Centralization of tag records is useful as it makes the most efficient use of limited personnel resources, allows standardization of techniques, and can act as a screening mechanism to ensure that tagging is done for valid scientific reasons.

2.2 Protect and manage marine habitat, including foraging habitats.

East Pacific green turtles inhabit a variety of marine habitats, although we are most familiar with their coastal habitat. Increased human presence in this and other sea turtle habitats have contributed to habitat degradation, primarily by coastal construction, increased recreational and fisheries use, and increased industrialization. Habitat loss and degradation must be prevented or slowed.
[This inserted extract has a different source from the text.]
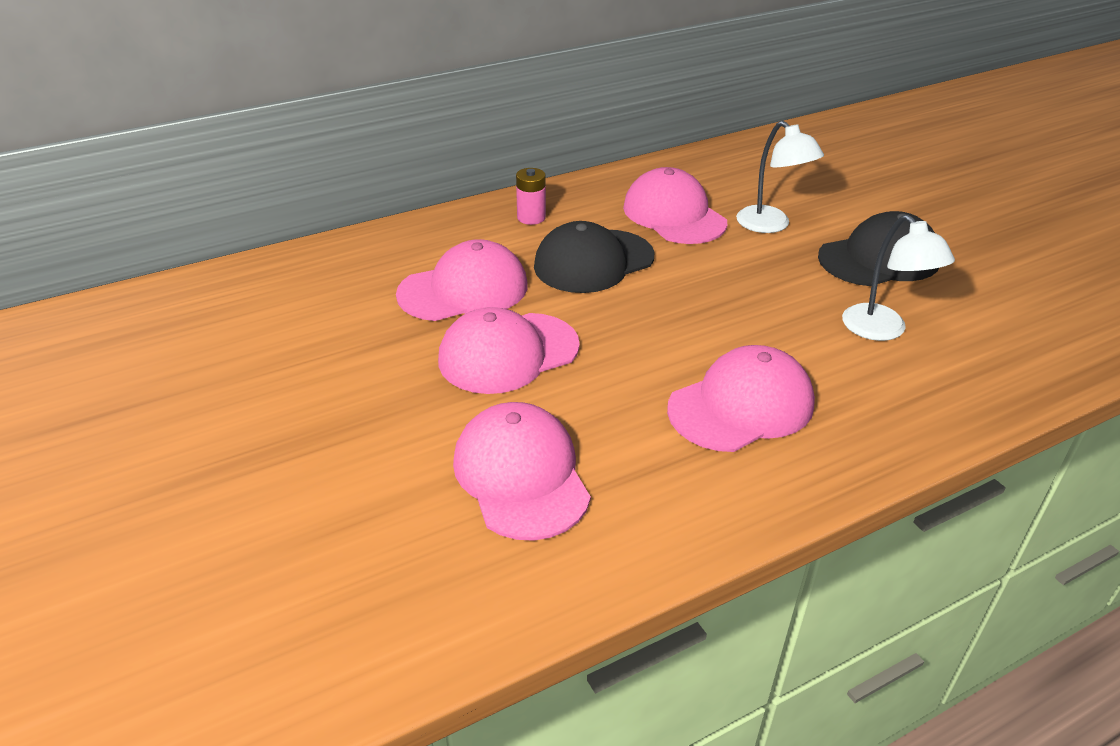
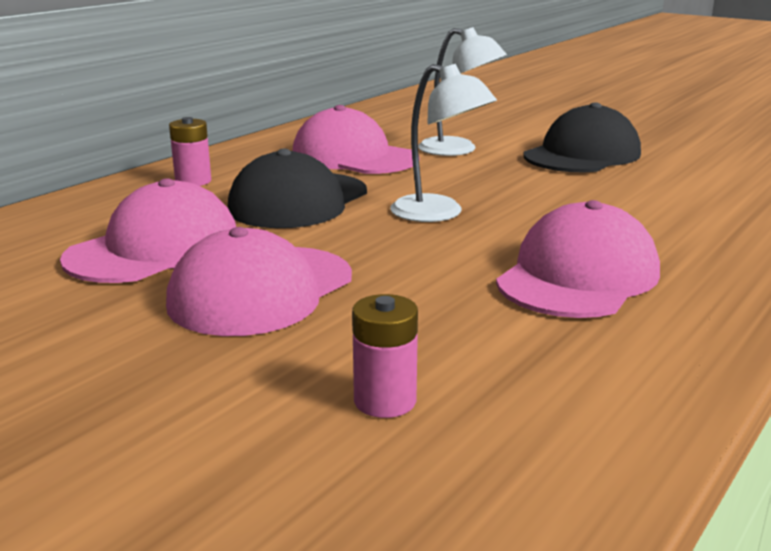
camera: 25 degrees left, 15 degrees down
pink cap [453,402,591,541] -> pink battery [352,294,418,418]
white lamp [842,215,955,341] -> white lamp moved to [390,64,497,222]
2.2.1 Identify important marine habitats.

These areas may include hatchling, juvenile and adult foraging areas and migratory range for all age classes. (Many of these areas will first need to be identified through actions in Section and

2.2.2 Ensure the long-term protection of marine habitat.
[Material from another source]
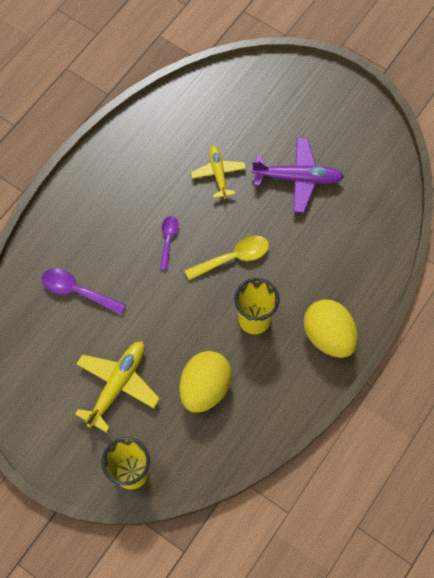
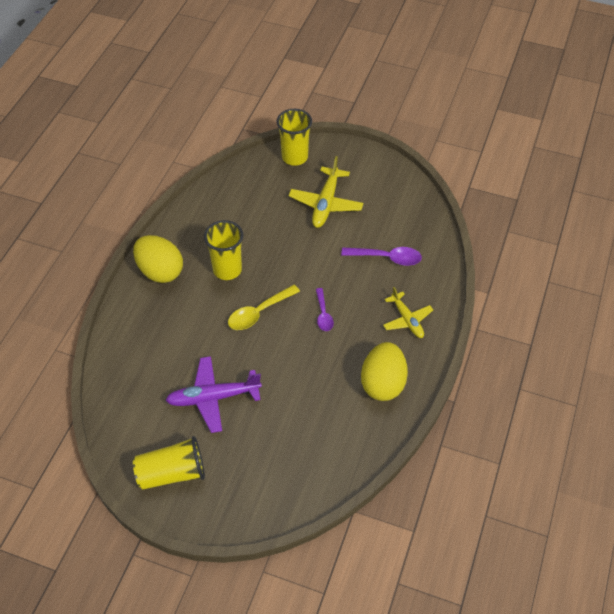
camera: 165 degrees right, 15 degrees down
yellow egg [179,351,232,413] -> yellow egg moved to [361,342,408,401]
yellow plane [191,146,246,199] -> yellow plane moved to [383,287,433,338]
none -> yellow cup [133,436,205,490]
Once marine habitats are identified, sea turtle range, refugia and foraging habitats (Sargassum beds, coral reefs or seagrass and algal beds, estuarine habitats) need to be protected to ensure long-term survival for the species. Habitats identified as important or critical should be designated as marine sanctuaries or preserves, while others may require close monitoring. The public needs to be educated on the importance of preserving these habitats.
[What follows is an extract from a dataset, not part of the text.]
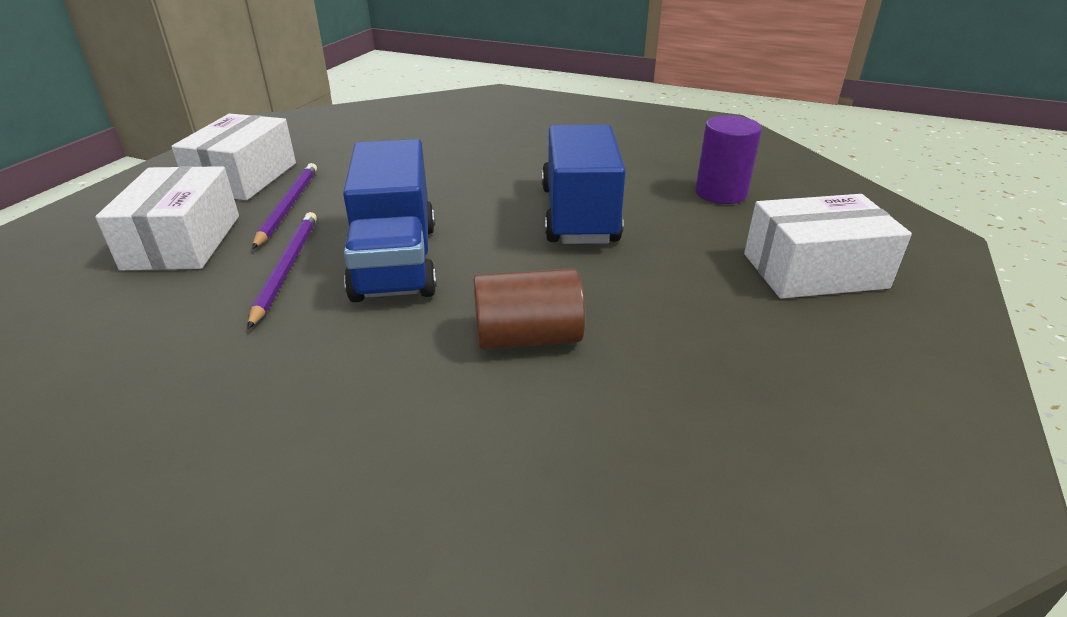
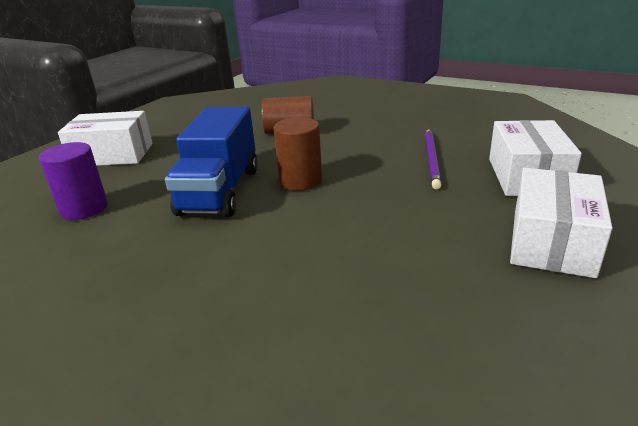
camera: 170 degrees left, 5 degrees down
purple pencil [252,163,317,249] -> none
blue truck [343,139,437,302] -> none
none -> brown cylinder [273,117,322,191]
2.2.3 Assess and prevent the degradation or destruction of reefs and seagrass beds caused by boat groundings, anchoring, and trampling by fishermen and divers.

This is not an issue for the East Pacific green turtle due to minimum amounts of such habitat within the species distribution.

2.2.4 Prevent the degradation of reef habitat caused by environmental contaminants such as sewage and other pollutants.

This is not an issue for the East Pacific green turtle due to minimum amounts of such habitat within the species distribution.

2.2.5 Prevent the degradation or destruction of marine habitats caused by dredging or disposal activities.

Dredging causes mechanical destruction of benthic habitats, adds suspended sediments that may damage algae and seagrasses and disposal of dredged materials smothers existing flora and fauna. Some types of dredging also kill turtles directly.

2.2.6 Prevent the degradation or destruction of important habitats caused by upland and coastal erosion and siltation.

These processes, often made worse by coastal construction, adversely affect coastal habitats by disrupting vital trophic processes, reducing productivity and reducing species diversity. Minimum water standards upstream must be maintained. Land-use decisions must take this into account and associated projects where erosion and siltation occur must be monitored.

2.2.7 Prevent the degradation or destruction of reefs by dynamite fishing and construction blasting.

Blasting of any nature physically damages reefs and may kill turtles. It must be monitored and/or restricted.

2.2.8 Prevent the degradation of coastal habitats caused by oil transshipment activities.

Oil spills from tankers are a possible threat both to coastal and pelagic habitats. Also, groundings or collisions of tankers and other petroleum industry vessels may physically damage reefs, perhaps more so than other vessels because of their sheer size (see Section 2.2.3). The oil and gas industry should take necessary preventive measures (e.g. double hulled tankers). Oil spill response teams should be identified for all likely areas.

2.2.9 Identify other threats to marine habitat and take appropriate actions.

Such threats to sea turtle habitat that do not fit in the previous sections or new threats must be considered and addressed.